The impact of habitat fragmentation can strongly vary among species or individuals depending on their dispersal abilities (e.g. ability to move through the matrix1), and poor dispersers suffer the most from a fragmented landscape. The common adder (Vipera berus) is a widespread snake species with a low dispersal ability2-4, important phylopatry5,6 and a significant population decline associated with habitat degradation and loss of connectivity (e.g. road building; lack of shelters7,8). Previous studies demonstrated that V. berus populations are strongly affected genetically (e.g. inbreeding; inviable offspring) when populations are isolated from each other9. Similarly, separated by 20km while other population pairs could show no sign of genetic separation despite being 100km apart10. Therefore, this species provides a good opportunity to study functional connectivity and the impact of habitat structure on dispersion, especially since V. berus is a target species for the French green and blue network11,12.
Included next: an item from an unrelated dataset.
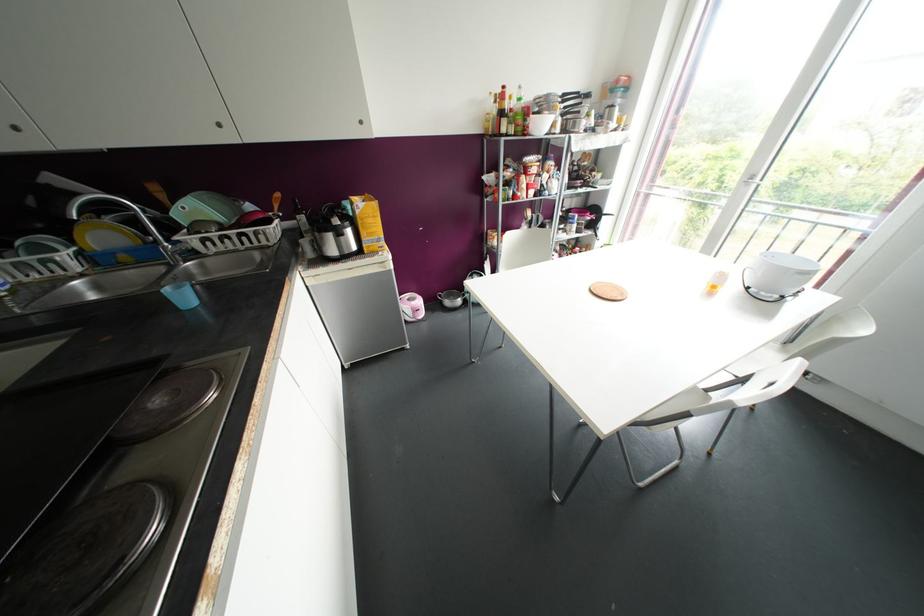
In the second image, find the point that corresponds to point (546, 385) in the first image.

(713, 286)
We addressed the influence of fine scale landscape structure (1-10km) on V. berus genetics. The study site (10 × 7km), located in Brittany (France) is based on an agricultural landscape with a network of secondary roads surrounding a preserved Natura 2000 site (4.4 km² of woods, heathland and a hedgerows network). We hypothesized that gene flow would be lower in the agricultural landscape than in the preserved habitat. Accordingly, we expected to find a unique genetic cluster in the Natura 2000 site, within which only weak Isolation-By-Distance (IBD) would be detectable owing to habitats proximity at a fine spatial scale (< 3km). In contrast, we expected several clusters in the rest of the study area, with a strong genetic structure probably related to Isolation-By-Resistance (IBR) or Barriers (IBB) caused by roads or agricultural areas.
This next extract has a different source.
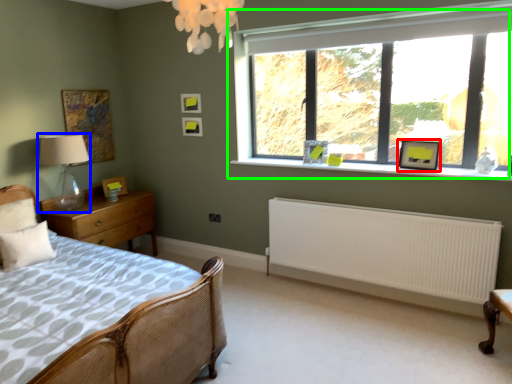
Question: Which object is positioned closest to picture frame (highlighted by a red box)? Select from table lamp (highlighted by a blue box) and window (highlighted by a green box).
In 2015-2016, we set up a targeted and nested sampling design with replicates according to an Individuals-based Sampling Scheme (ISS). This allowed us to collect DNA samples from swabs for 281 adults V. berus in 81 “aggregates” (i.e. localities with 4 to 5 individuals13 found less than 200m from each other). This sampling method is particularly adapted to detect contemporary effects14 and for its flexibility13, which is effective to sample species with a secretive nature and a continuous distribution15,16.
Our clustering analysis reveals a single cluster in the whole area. We also detected a strong IBD effect, not only in the preserved zone but on the whole study area. Mantel correlograms under IBD revealed a significant difference of spatial autocorrelation between sexes, with males dispersing more. However, IBD is not sufficient to explain genetic variation for some pairs of individuals. We expect therefore that landscape features will provide additional information to understand genetic variation in the study area.